The anomaly is a novel that tells the unlikely story of an airplane that covers the Paris-New York route and that appears in the airspace of the United States, ready to land, with the same passengers, three months after having landed for the first time . The plot focuses primarily on eight of the passengers (including the pilot) and two mathematicians trying to understand how the aircraft has been duplicated: they are a topologist and a specialist in probability theory.
Beyond the occupation of two of the protagonists, The anomaly it is full of mathematical winks. Not in vain its author, Hervé Le Tellier, is, in addition to being a man of letters, a mathematician. At the end of the day, I suppose that the training received is shown in the writing, the organization and the contents of each book. Le Tellier is the current president of the mathematically inspired literary group OuLiPo (acronym for Ouvroir de littérature potentielle, that is to say, Obrador de Literatura Potential) created in 1960 at the initiative of the writer Raymond Queneau and the engineer François Le Lionnais, supported by some writers, mathematicians and painters.
On The anomaly, Le Tellier pays a special tribute to Raymond Queneau: the titles of the three parts in which the novel is structured correspond to extracts from his poems: As black as the sky, Life is a dream, they say and The song out of nowhere. Each of these sections presents, respectively, the main characters, the investigation of the event by the authorities and the way in which life continues after this duplication. Another reading is possible, a non-linear one, one that allows (by choosing the appropriate chapters) to know the history of each character and their double, forgetting the rest of the protagonists.

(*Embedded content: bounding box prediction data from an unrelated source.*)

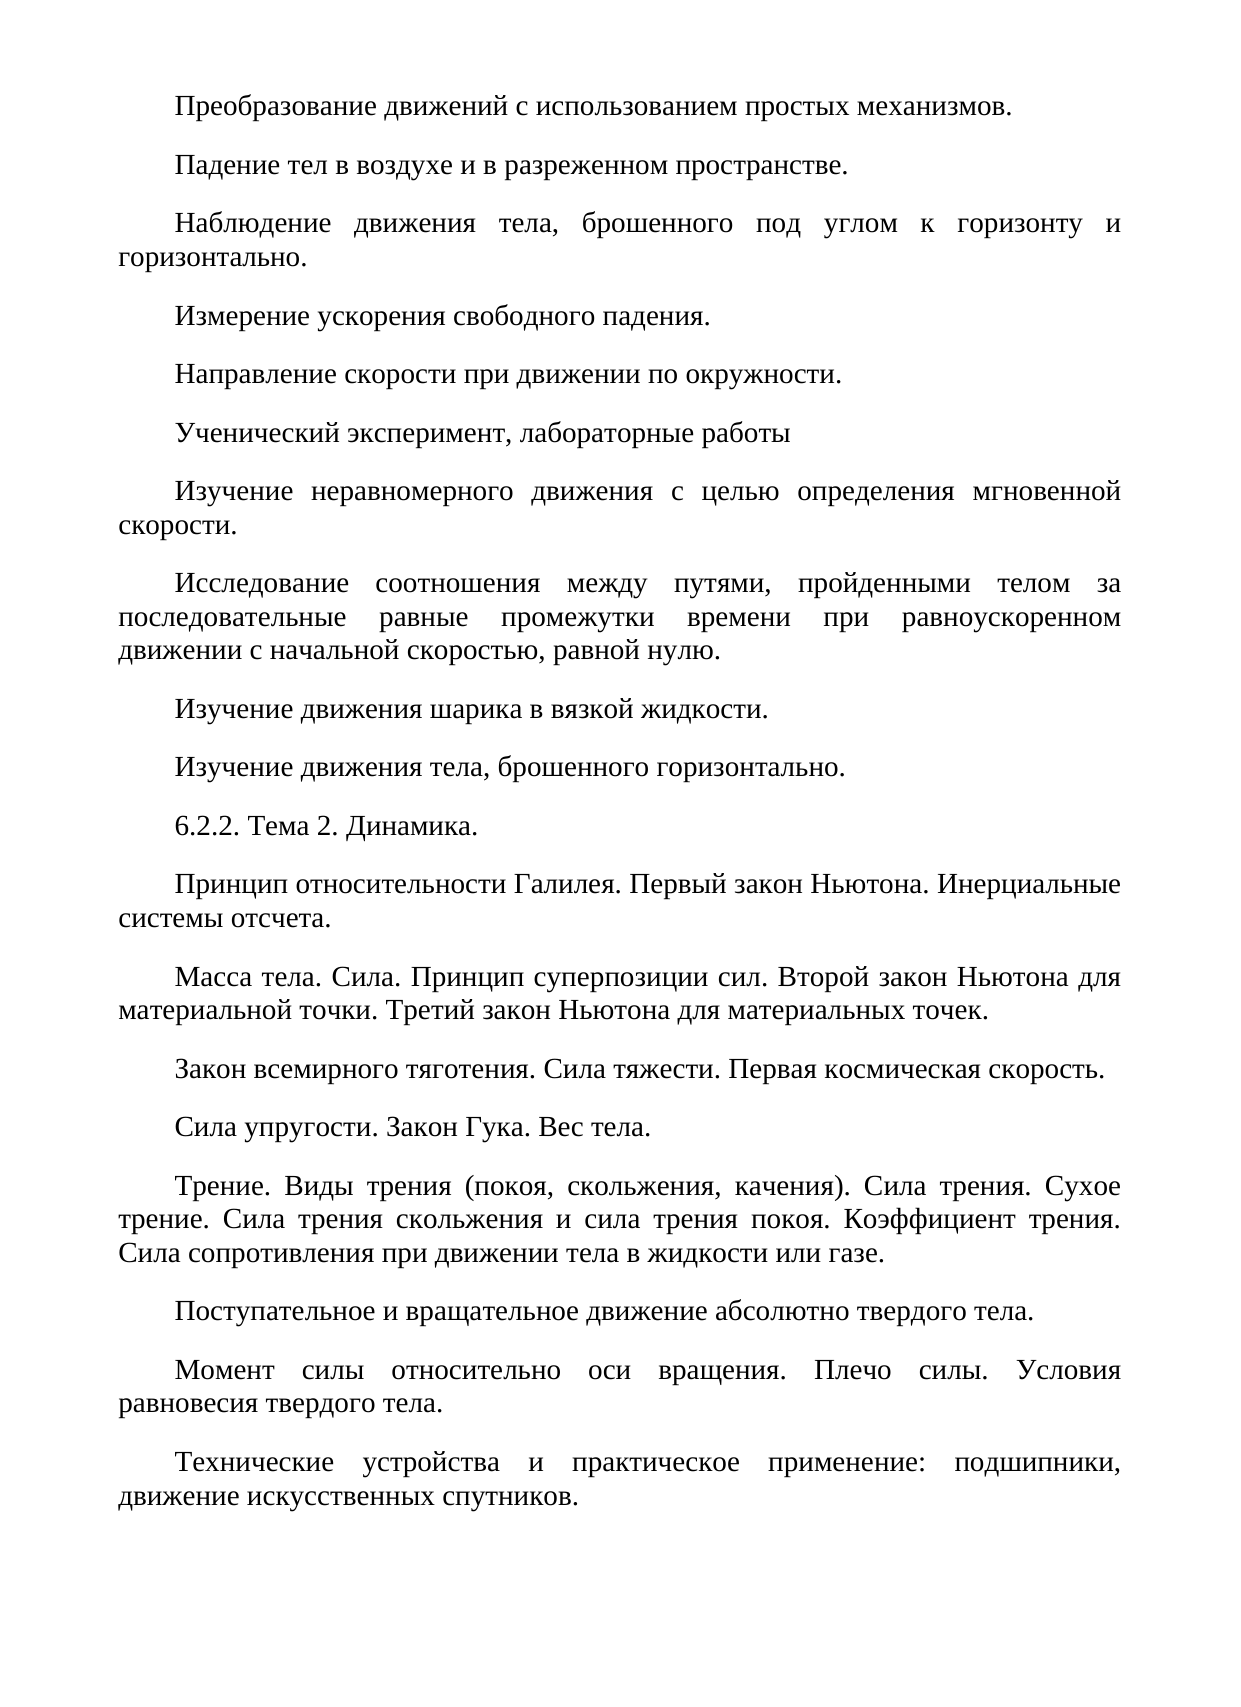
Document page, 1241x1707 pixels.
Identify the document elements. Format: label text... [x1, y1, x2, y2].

text Технические устройства и практическое применение: подшипники, движение искусственных спутников. [118, 1444, 1122, 1511]
text 6.2.2. Тема 2. Динамика. [118, 808, 1122, 842]
text Изучение движения тела, брошенного горизонтально. [118, 749, 1122, 783]
text Изучение движения шарика в вязкой жидкости. [118, 691, 1122, 724]
text Направление скорости при движении по окружности. [118, 356, 1122, 390]
text Закон всемирного тяготения. Сила тяжести. Первая космическая скорость. [118, 1051, 1122, 1084]
text Падение тел в воздухе и в разреженном пространстве. [118, 147, 1122, 181]
text Трение. Виды трения (покоя, скольжения, качения). Сила трения. Сухое трение. Сила трения скольжения и сила трения покоя. Коэффициент трения. Сила сопротивления при движении тела в жидкости или газе. [118, 1168, 1122, 1268]
text Масса тела. Сила. Принцип суперпозиции сил. Второй закон Ньютона для материальной точки. Третий закон Ньютона для материальных точек. [118, 959, 1122, 1026]
text Измерение ускорения свободного падения. [118, 298, 1122, 331]
text Поступательное и вращательное движение абсолютно твердого тела. [118, 1293, 1122, 1327]
text Принцип относительности Галилея. Первый закон Ньютона. Инерциальные системы отсчета. [118, 867, 1122, 934]
text Изучение неравномерного движения с целью определения мгновенной скорости. [118, 473, 1122, 540]
text Преобразование движений с использованием простых механизмов. [118, 88, 1122, 122]
text Сила упругости. Закон Гука. Вес тела. [118, 1109, 1122, 1143]
text Исследование соотношения между путями, пройденными телом за последовательные равные промежутки времени при равноускоренном движении с начальной скоростью, равной нулю. [118, 565, 1122, 666]
text Момент силы относительно оси вращения. Плечо силы. Условия равновесия твердого тела. [118, 1352, 1122, 1419]
text Наблюдение движения тела, брошенного под углом к горизонту и горизонтально. [118, 206, 1122, 273]
text Ученический эксперимент, лабораторные работы [118, 415, 1122, 448]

The author weaves the stories of these people as they cross their lives after the incident. The life of each character (from a hit man, to a suicidal writer, to a sick plane pilot or a girl who suffers abuse) is told in a different genre: crime novel, introspective or sentimental literature or psychological novel. This last genre is key in the book. The anomaly caused by the appearance of the second plane forces each character to confront his self: how would you react if you find yourself with an exact copy of yourself, but three months younger? Would it be the opportunity to rectify an error? Maybe your double would be the only person with whom you can talk about an unspeakable secret?

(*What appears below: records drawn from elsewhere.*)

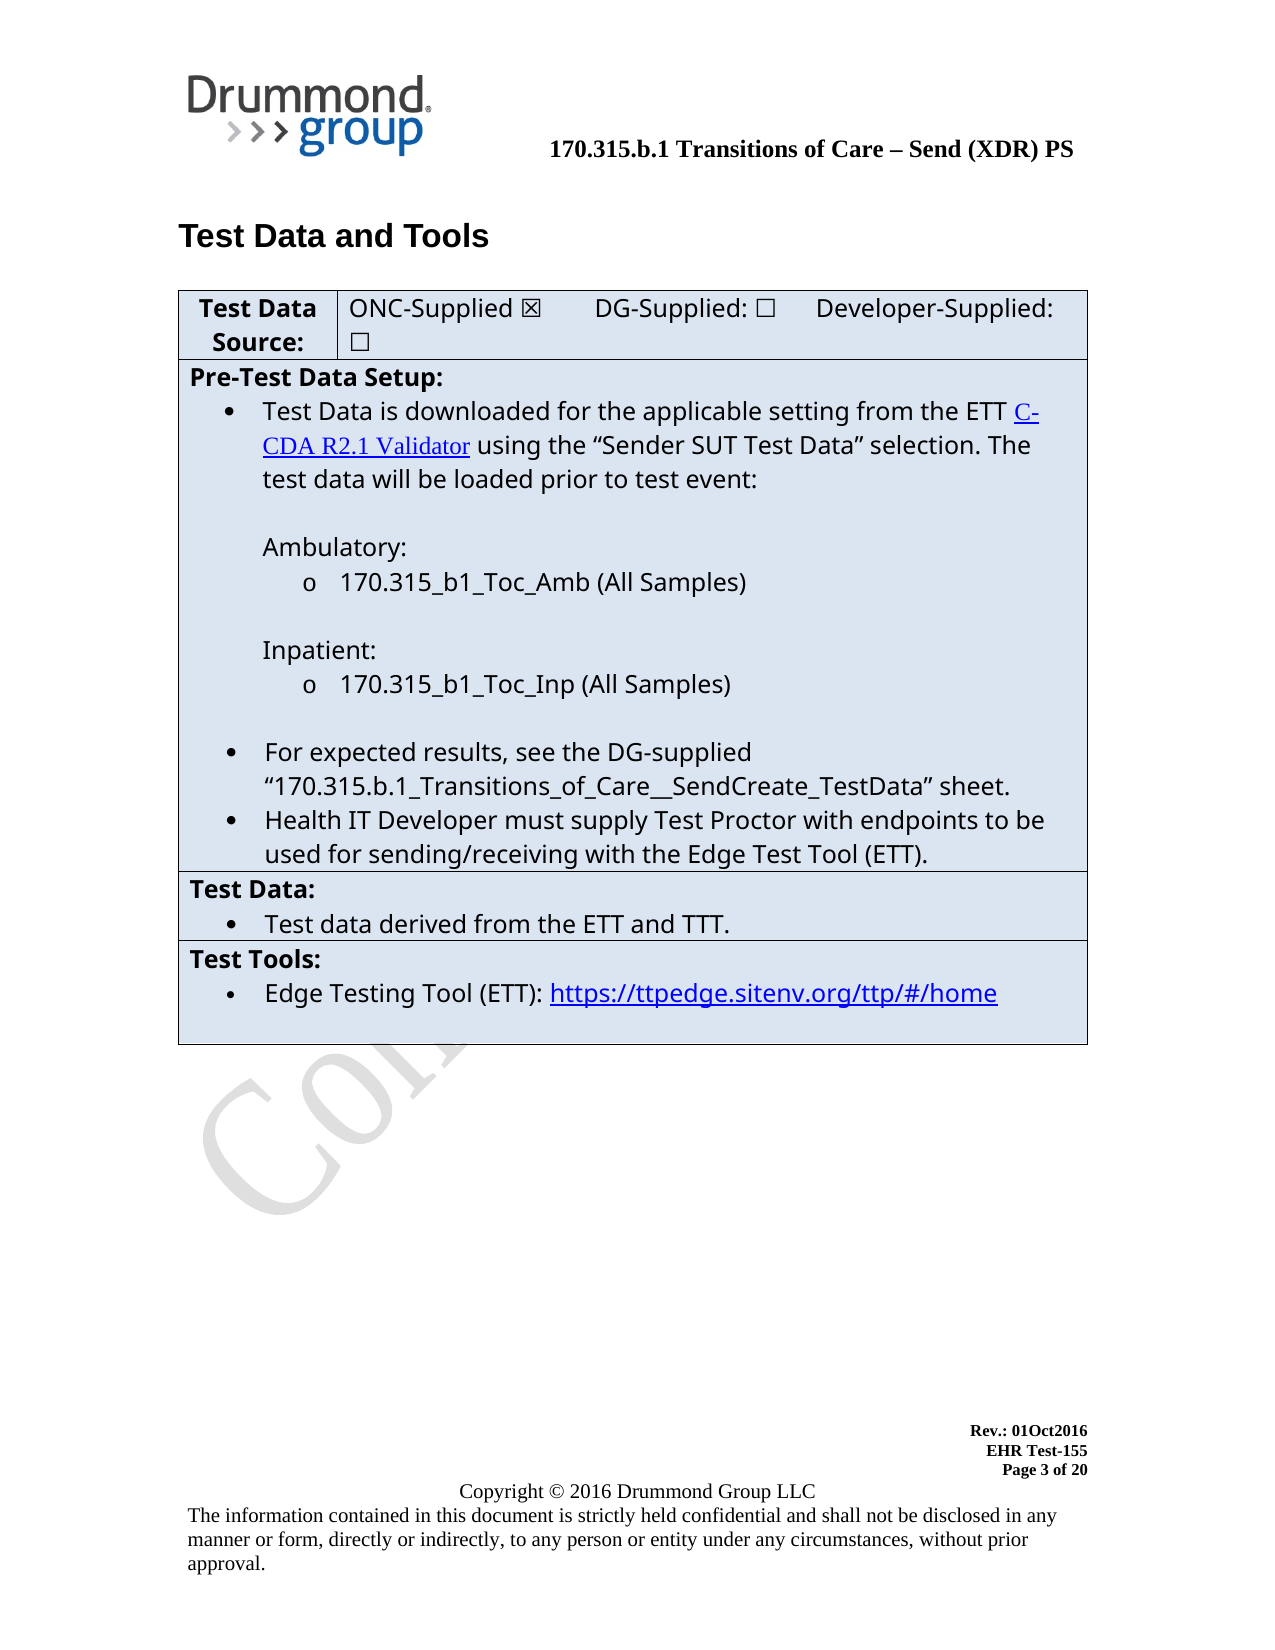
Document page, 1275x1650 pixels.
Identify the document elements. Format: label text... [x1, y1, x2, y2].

picture [187, 75, 433, 157]
table_header ONC-Supplied DG-Supplied: Developer-Supplied: [338, 291, 1087, 359]
table_cell Test Data: Test data derived from the ETT and TTT. [179, 872, 1087, 940]
subtitle Test Data and Tools [178, 216, 1087, 254]
table_header Test Data Source: [179, 291, 337, 359]
table_cell Test Tools: Edge Testing Tool (ETT): https://ttpedge.sitenv.org/ttp/#/home [179, 941, 1087, 1043]
table_cell Pre-Test Data Setup: Test Data is downloaded for the applicable setting from the ETT C-CDA R2.1 Validator using the “Sender SUT Test Data” selection. The test data will be loaded prior to test event: Ambulatory: 170.315_b1_Toc_Amb (All Samples) Inpatient: 170.315_b1_Toc_Inp (All Samples) For expected results, see the DG-supplied “170.315.b.1_Transitions_of_Care__SendCreate_TestData” sheet. Health IT Developer must supply Test Proctor with endpoints to be used for sending/receiving with the Edge Test Tool (ETT). [179, 360, 1087, 871]
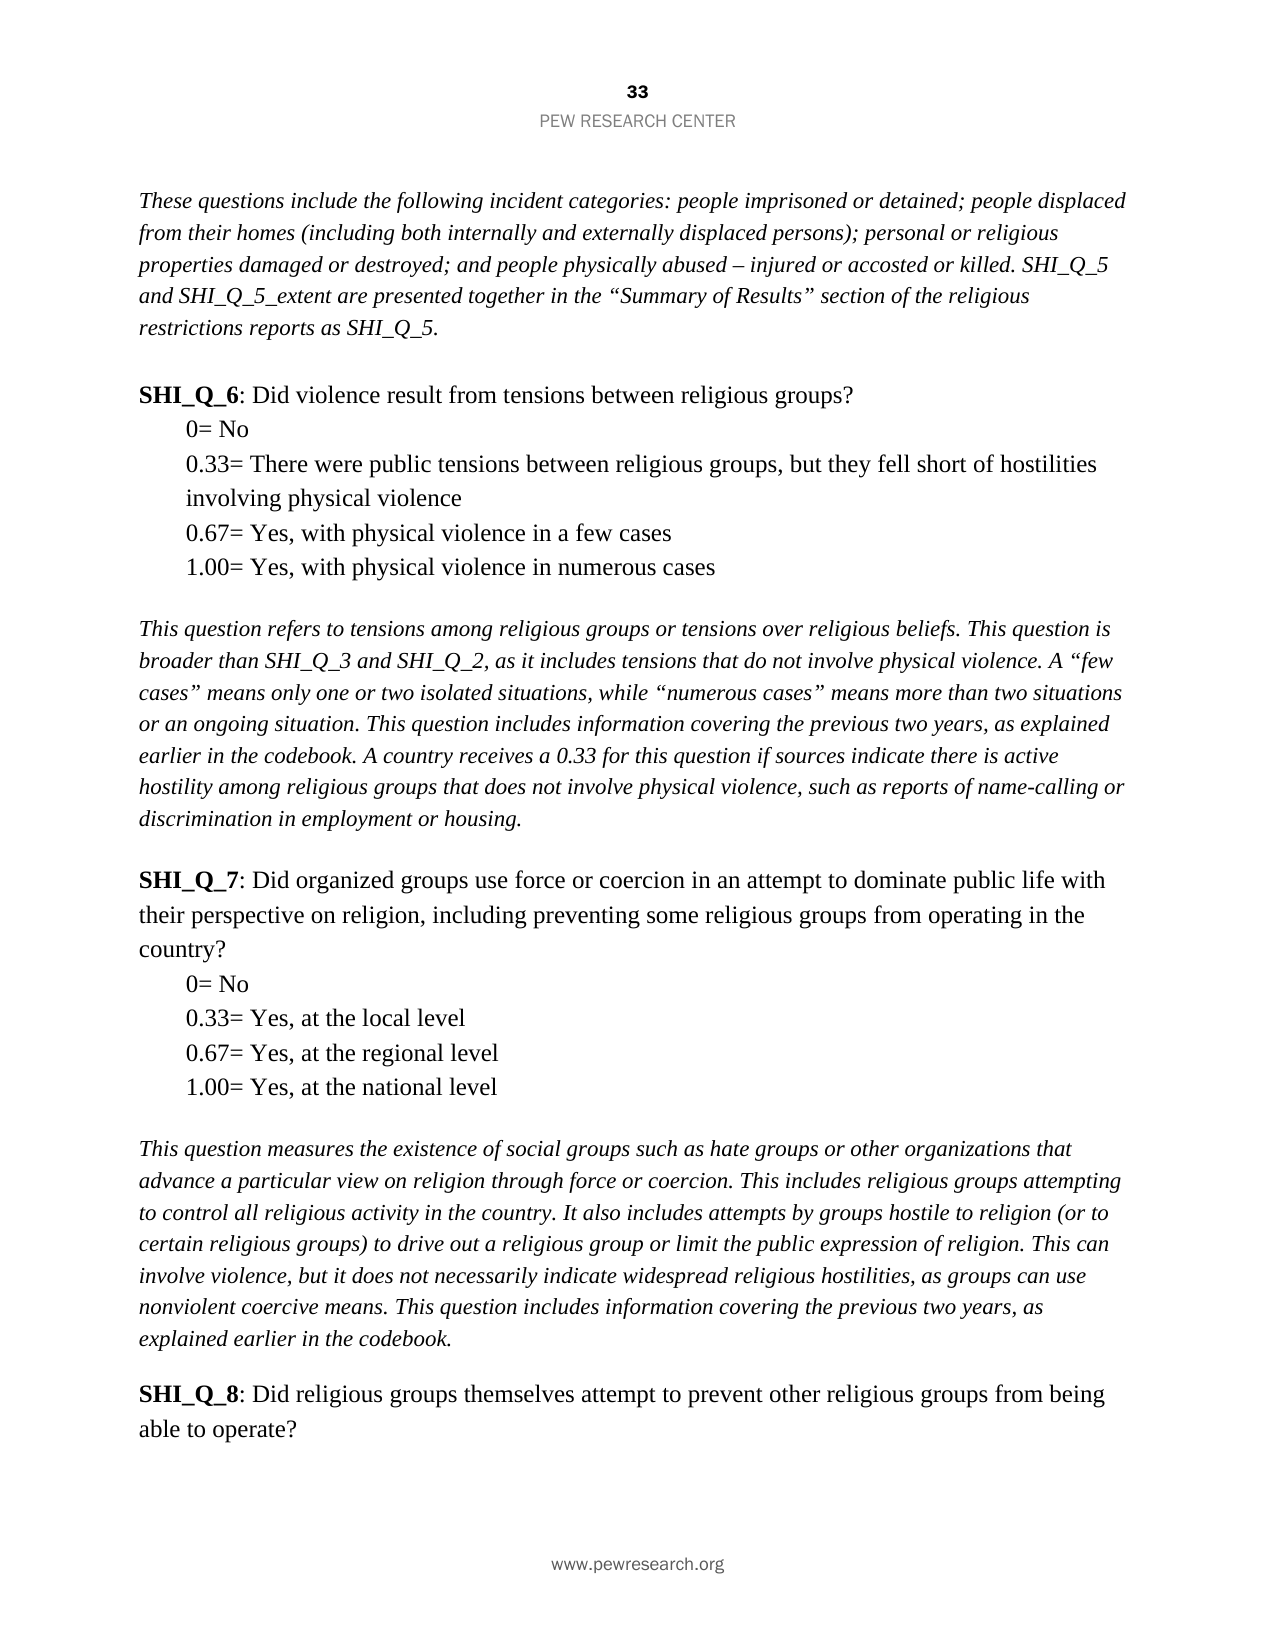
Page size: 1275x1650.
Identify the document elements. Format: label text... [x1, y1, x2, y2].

The anomaly raises scientific, philosophical, religious and political debates in the book. In the scientific part, the topologist and the specialist in probability theory try to explain the inexplicable. Maybe we are just a simulation, an experiment? And this anomaly, Was it a system failure?
Allusions to OuLiPo abound in the novel and, in fact, the author has declared that the text is part of this current. One of the main characteristics of this group of literary experimentation is that rules or restrictions are imposed on writing, which govern the structure of their texts and do not reduce the creativity of their writings, on the contrary, they encourage it. Many of these restrictions are also mathematical in nature. The main restriction of The anomaly It is applied to its structure: the crosses of characters that obey a braiding of colors in the “scoubidou” style.
One of OuLiPo’s best known works is Style exercisesby Queneau. In this book, the author tells a nondescript story that happened on a bus in 99 different ways (some of them math). This oulipian work, that of the “exercises in style”, has been widely covered. Le Tellier himself, in Joconde jusqu’à cent: 99 (+1) points de vue sur Mona Lisa proposes, humorously, different visions of the enigmatic protagonist of Leonardo da Vinci’s painting. The following is the “point of view of the Boolean mathematician”:
Let B be the set of dark-haired women who wear a black silk net on their heads, let I be the set of people who have an indefinable smile, let P be the set of paintings by a given artist p.
Prove that if the intersection of I, B and P is La Gioconda, then p is Leonardo da Vinci. »
In my opinion, one of the most beautiful oulipian proposals with mathematical restrictions is that of the mathematician Michèle Audin in Mai quai conti. The text is structured in thirteen chapters corresponding to thirteen dates of 1871 that coincide with thirteen sessions of the Académie des sciences in Paris. Each chapter is accompanied by a geometric figure (an ellipse) with several marked points and segments relating some of them: they are steps in the demonstration of the Pascal’s theorem (a result of projective geometry) that structure the plot of the story. It is a work of art.
Let’s go back to The anomaly, which ends with a calligram simulating an hourglass containing a final oulipian reference: the word “ulcerations”, which is a hindrance to making poems from a fixed word. The letters disappear, the sentences are shortened. The author leaves a message hidden between these letters that fall announcing the end. Just from the book?
Marta Macho-Stadler is a professor in the Department of Mathematics of the University of the Basque Country and author of the book ‘Mathematics and literature’
Editing and coordination: Ágata A. Timón G Longoria (ICMAT).
Coffee and theorems is a section dedicated to mathematics and the environment in which it is created, coordinated by the Institute of Mathematical Sciences (ICMAT), in which researchers and members of the center describe the latest advances in this discipline, share meeting points between the mathematics and other social and cultural expressions and remember those who marked its development and knew how to transform coffee into theorems. The name evokes the definition of the Hungarian mathematician Alfred Rényi: “A mathematician is a machine that transforms coffee into theorems.”